■ **What you have to do**:
Wherever the string "This" turns up in the data, copy the whole line.

(Collected data entries)

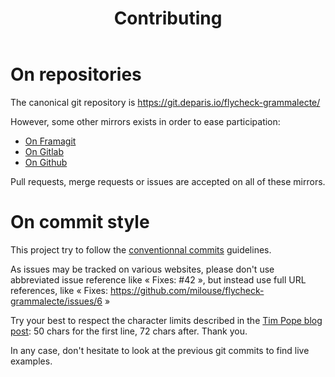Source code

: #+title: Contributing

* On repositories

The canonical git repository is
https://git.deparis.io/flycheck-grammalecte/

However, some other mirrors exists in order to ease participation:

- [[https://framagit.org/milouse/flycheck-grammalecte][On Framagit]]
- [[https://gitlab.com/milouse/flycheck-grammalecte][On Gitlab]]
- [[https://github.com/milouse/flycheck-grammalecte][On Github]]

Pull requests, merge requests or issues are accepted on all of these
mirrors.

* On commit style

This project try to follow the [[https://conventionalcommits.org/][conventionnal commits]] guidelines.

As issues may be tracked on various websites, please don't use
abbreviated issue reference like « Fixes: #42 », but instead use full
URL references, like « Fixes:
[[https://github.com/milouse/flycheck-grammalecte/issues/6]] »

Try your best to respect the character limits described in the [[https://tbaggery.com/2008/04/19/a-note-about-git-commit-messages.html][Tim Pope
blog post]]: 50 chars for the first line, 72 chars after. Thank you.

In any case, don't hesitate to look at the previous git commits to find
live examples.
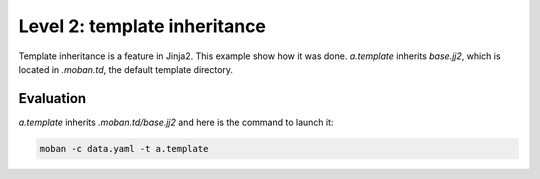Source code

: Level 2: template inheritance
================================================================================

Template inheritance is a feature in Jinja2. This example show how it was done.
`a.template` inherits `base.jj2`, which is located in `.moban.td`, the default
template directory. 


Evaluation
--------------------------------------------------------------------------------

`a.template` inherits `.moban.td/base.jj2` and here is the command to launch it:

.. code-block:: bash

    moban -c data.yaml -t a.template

■ **Written answer**:
This project try to follow the [[https://conventionalcommits.org/][conventionnal commits]] guidelines.
Template inheritance is a feature in Jinja2. This example show how it was done.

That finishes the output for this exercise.